[Extracted records]
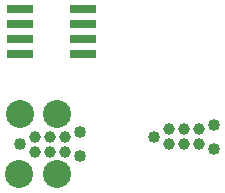
<source format=gbr>
G04 DipTrace 2.2.0.9*
%INTopMask.gbr*%
%MOIN*%
%ADD15C,0.04*%
%ADD16C,0.0935*%
%ADD18R,0.0867X0.0316*%
%ADD20C,0.039*%
%FSLAX44Y44*%
%SFA1B1*%
%OFA0B0*%
G04*
G70*
G90*
G75*
G01*
%LNTopMask*%
%LPD*%
D20*
X750Y23750D3*
X1250D3*
X1750D3*
Y23250D3*
X1250D3*
X750D3*
D15*
X250Y23500D3*
X2250Y23900D3*
D16*
X250Y24500D3*
X245Y22500D3*
X1495D3*
Y24500D3*
D15*
X2250Y23100D3*
D20*
X5242Y24000D3*
X5742D3*
X6242D3*
Y23500D3*
X5742D3*
X5242D3*
D15*
X4742Y23750D3*
X6742Y24150D3*
Y23350D3*
D18*
X250Y28000D3*
Y27500D3*
Y27000D3*
Y26500D3*
X2376D3*
Y27000D3*
Y27500D3*
Y28000D3*
M02*

</source>
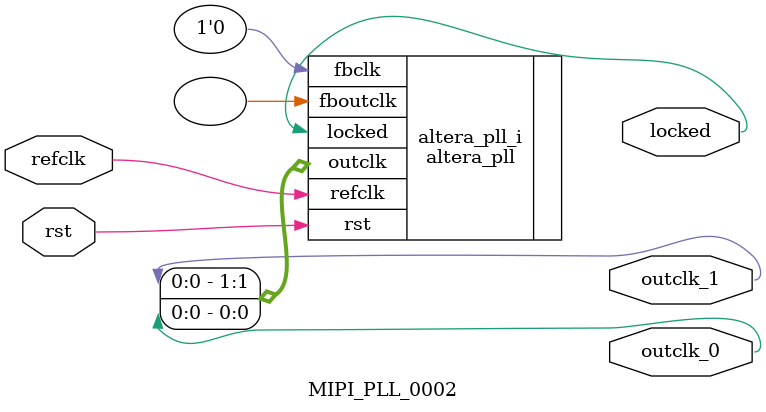
<source format=v>
`timescale 1ns/10ps
module  MIPI_PLL_0002(

	// interface 'refclk'
	input wire refclk,

	// interface 'reset'
	input wire rst,

	// interface 'outclk0'
	output wire outclk_0,

	// interface 'outclk1'
	output wire outclk_1,

	// interface 'locked'
	output wire locked
);

	altera_pll #(
		.fractional_vco_multiplier("false"),
		.reference_clock_frequency("50.0 MHz"),
		.operation_mode("direct"),
		.number_of_clocks(2),
		.output_clock_frequency0("20.000000 MHz"),
		.phase_shift0("0 ps"),
		.duty_cycle0(50),
		.output_clock_frequency1("25.000000 MHz"),
		.phase_shift1("0 ps"),
		.duty_cycle1(50),
		.output_clock_frequency2("0 MHz"),
		.phase_shift2("0 ps"),
		.duty_cycle2(50),
		.output_clock_frequency3("0 MHz"),
		.phase_shift3("0 ps"),
		.duty_cycle3(50),
		.output_clock_frequency4("0 MHz"),
		.phase_shift4("0 ps"),
		.duty_cycle4(50),
		.output_clock_frequency5("0 MHz"),
		.phase_shift5("0 ps"),
		.duty_cycle5(50),
		.output_clock_frequency6("0 MHz"),
		.phase_shift6("0 ps"),
		.duty_cycle6(50),
		.output_clock_frequency7("0 MHz"),
		.phase_shift7("0 ps"),
		.duty_cycle7(50),
		.output_clock_frequency8("0 MHz"),
		.phase_shift8("0 ps"),
		.duty_cycle8(50),
		.output_clock_frequency9("0 MHz"),
		.phase_shift9("0 ps"),
		.duty_cycle9(50),
		.output_clock_frequency10("0 MHz"),
		.phase_shift10("0 ps"),
		.duty_cycle10(50),
		.output_clock_frequency11("0 MHz"),
		.phase_shift11("0 ps"),
		.duty_cycle11(50),
		.output_clock_frequency12("0 MHz"),
		.phase_shift12("0 ps"),
		.duty_cycle12(50),
		.output_clock_frequency13("0 MHz"),
		.phase_shift13("0 ps"),
		.duty_cycle13(50),
		.output_clock_frequency14("0 MHz"),
		.phase_shift14("0 ps"),
		.duty_cycle14(50),
		.output_clock_frequency15("0 MHz"),
		.phase_shift15("0 ps"),
		.duty_cycle15(50),
		.output_clock_frequency16("0 MHz"),
		.phase_shift16("0 ps"),
		.duty_cycle16(50),
		.output_clock_frequency17("0 MHz"),
		.phase_shift17("0 ps"),
		.duty_cycle17(50),
		.pll_type("General"),
		.pll_subtype("General")
	) altera_pll_i (
		.rst	(rst),
		.outclk	({outclk_1, outclk_0}),
		.locked	(locked),
		.fboutclk	( ),
		.fbclk	(1'b0),
		.refclk	(refclk)
	);
endmodule


</source>
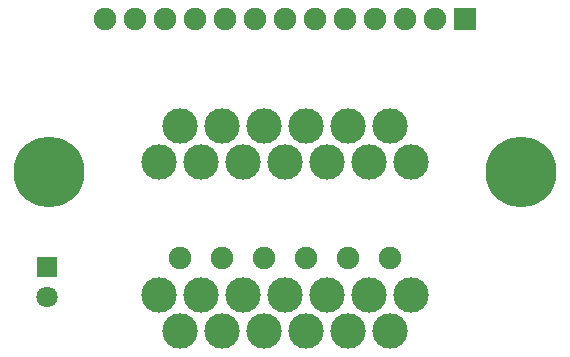
<source format=gbr>
G04 DipTrace 3.3.1.3*
G04 TopMask.gbr*
%MOMM*%
G04 #@! TF.FileFunction,Soldermask,Top*
G04 #@! TF.Part,Single*
%ADD25C,6.0*%
%ADD29C,1.9*%
%ADD31R,1.9X1.9*%
%ADD33C,3.0*%
%ADD35C,1.8*%
%ADD37R,1.8X1.8*%
%FSLAX35Y35*%
G04*
G71*
G90*
G75*
G01*
G04 TopMask*
%LPD*%
D37*
X1444473Y1730250D3*
D35*
Y1476250D3*
D25*
X1460600Y2527400D3*
X5460600D3*
D33*
X4524087Y2619757D3*
X4346087Y2924757D3*
X4168087Y2619757D3*
X3990087Y2924757D3*
X3812087Y2619757D3*
X3634087Y2924757D3*
X3456087Y2619757D3*
X3278087Y2924757D3*
X3100087Y2619757D3*
X2922087Y2924757D3*
X2744087Y2619757D3*
X2566087Y2924757D3*
X2388087Y2619757D3*
D31*
X4984600Y3825750D3*
D29*
X4730600D3*
X4476600D3*
X4222600D3*
X3968600D3*
X3714600D3*
X3460600D3*
X3206600D3*
X2952600D3*
X2698600D3*
X2444600D3*
X2190600D3*
X1936600D3*
X2570327Y1800600D3*
X2926327D3*
X3282327D3*
X3638327D3*
X3994327D3*
X4350327D3*
D33*
X4528600Y1492123D3*
X4350600Y1187123D3*
X4172600Y1492123D3*
X3994600Y1187123D3*
X3816600Y1492123D3*
X3638600Y1187123D3*
X3460600Y1492123D3*
X3282600Y1187123D3*
X3104600Y1492123D3*
X2926600Y1187123D3*
X2748600Y1492123D3*
X2570600Y1187123D3*
X2392600Y1492123D3*
M02*

</source>
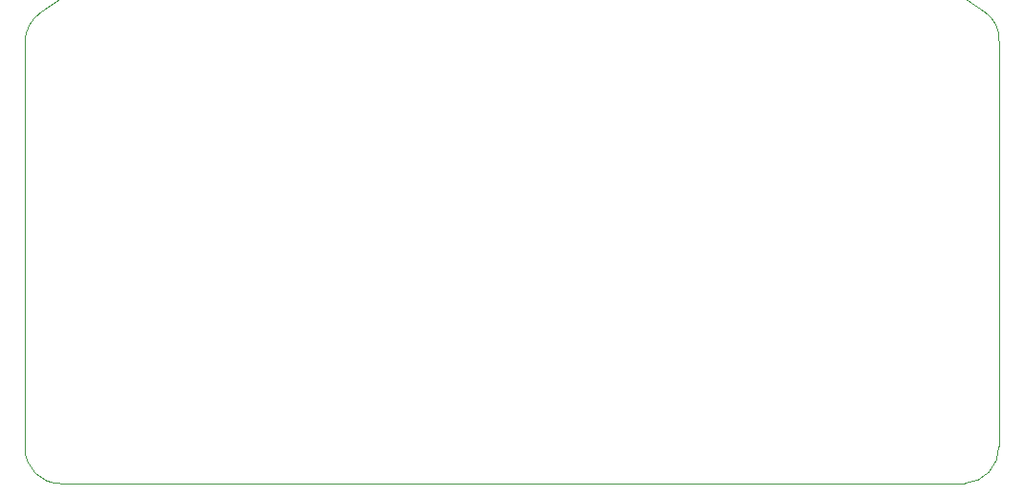
<source format=gbr>
%TF.GenerationSoftware,KiCad,Pcbnew,(6.0.1-0)*%
%TF.CreationDate,2022-08-02T01:26:45+01:00*%
%TF.ProjectId,powerboard_sc21_as25,706f7765-7262-46f6-9172-645f73633231,rev?*%
%TF.SameCoordinates,Original*%
%TF.FileFunction,Profile,NP*%
%FSLAX46Y46*%
G04 Gerber Fmt 4.6, Leading zero omitted, Abs format (unit mm)*
G04 Created by KiCad (PCBNEW (6.0.1-0)) date 2022-08-02 01:26:45*
%MOMM*%
%LPD*%
G01*
G04 APERTURE LIST*
%TA.AperFunction,Profile*%
%ADD10C,0.100000*%
%TD*%
G04 APERTURE END LIST*
D10*
X135150000Y-43810000D02*
G75*
G03*
X133910000Y-41240000I-2881316J193937D01*
G01*
X135125000Y-79725000D02*
X135150000Y-43810000D01*
X48889744Y-79860000D02*
G75*
G03*
X52050000Y-83000000I3140062J-3D01*
G01*
X50320000Y-41240000D02*
G75*
G03*
X48890000Y-43910000I1826726J-2696299D01*
G01*
X48890000Y-43910000D02*
X48889744Y-79860000D01*
X132080000Y-82990000D02*
G75*
G03*
X135125000Y-79725000I-152605J3194734D01*
G01*
X133910000Y-41240000D02*
G75*
G03*
X50320000Y-41240000I-41795000J-56412067D01*
G01*
X52050000Y-83000000D02*
X132080000Y-82990000D01*
M02*

</source>
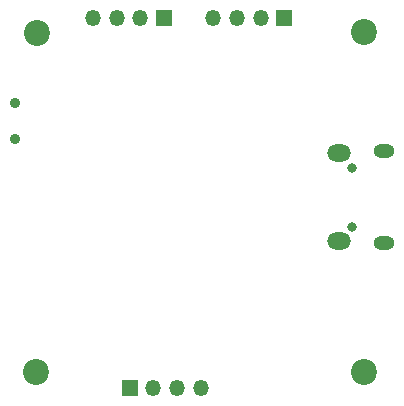
<source format=gbr>
%TF.GenerationSoftware,KiCad,Pcbnew,(6.0.8)*%
%TF.CreationDate,2022-10-13T10:33:28+07:00*%
%TF.ProjectId,1_trial,315f7472-6961-46c2-9e6b-696361645f70,rev?*%
%TF.SameCoordinates,Original*%
%TF.FileFunction,Soldermask,Bot*%
%TF.FilePolarity,Negative*%
%FSLAX46Y46*%
G04 Gerber Fmt 4.6, Leading zero omitted, Abs format (unit mm)*
G04 Created by KiCad (PCBNEW (6.0.8)) date 2022-10-13 10:33:28*
%MOMM*%
%LPD*%
G01*
G04 APERTURE LIST*
%ADD10C,2.200000*%
%ADD11R,1.350000X1.350000*%
%ADD12O,1.350000X1.350000*%
%ADD13C,0.900000*%
%ADD14O,1.800000X1.150000*%
%ADD15O,2.000000X1.450000*%
%ADD16O,0.800000X0.800000*%
G04 APERTURE END LIST*
D10*
%TO.C,H4*%
X123620000Y-29020000D03*
%TD*%
D11*
%TO.C,J2*%
X106670000Y-27770000D03*
D12*
X104670000Y-27770000D03*
X102670000Y-27770000D03*
X100670000Y-27770000D03*
%TD*%
D10*
%TO.C,H1*%
X123620000Y-57770000D03*
%TD*%
%TO.C,H2*%
X95870000Y-57770000D03*
%TD*%
D11*
%TO.C,J3*%
X116870000Y-27770000D03*
D12*
X114870000Y-27770000D03*
X112870000Y-27770000D03*
X110870000Y-27770000D03*
%TD*%
D11*
%TO.C,J1*%
X103800000Y-59150000D03*
D12*
X105800000Y-59150000D03*
X107800000Y-59150000D03*
X109800000Y-59150000D03*
%TD*%
D13*
%TO.C,SW1*%
X94070000Y-35000000D03*
X94070000Y-38000000D03*
%TD*%
D14*
%TO.C,J4*%
X125342600Y-39096000D03*
D15*
X121542600Y-39246000D03*
D14*
X125342600Y-46846000D03*
D15*
X121542600Y-46696000D03*
D16*
X122592600Y-45471000D03*
X122592600Y-40471000D03*
%TD*%
D10*
%TO.C,H3*%
X95910400Y-29032200D03*
%TD*%
M02*

</source>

Task details — Report the number of lines in the entries above that include the string "FileFunction". Give nothing but the number.

Exercise solution — 3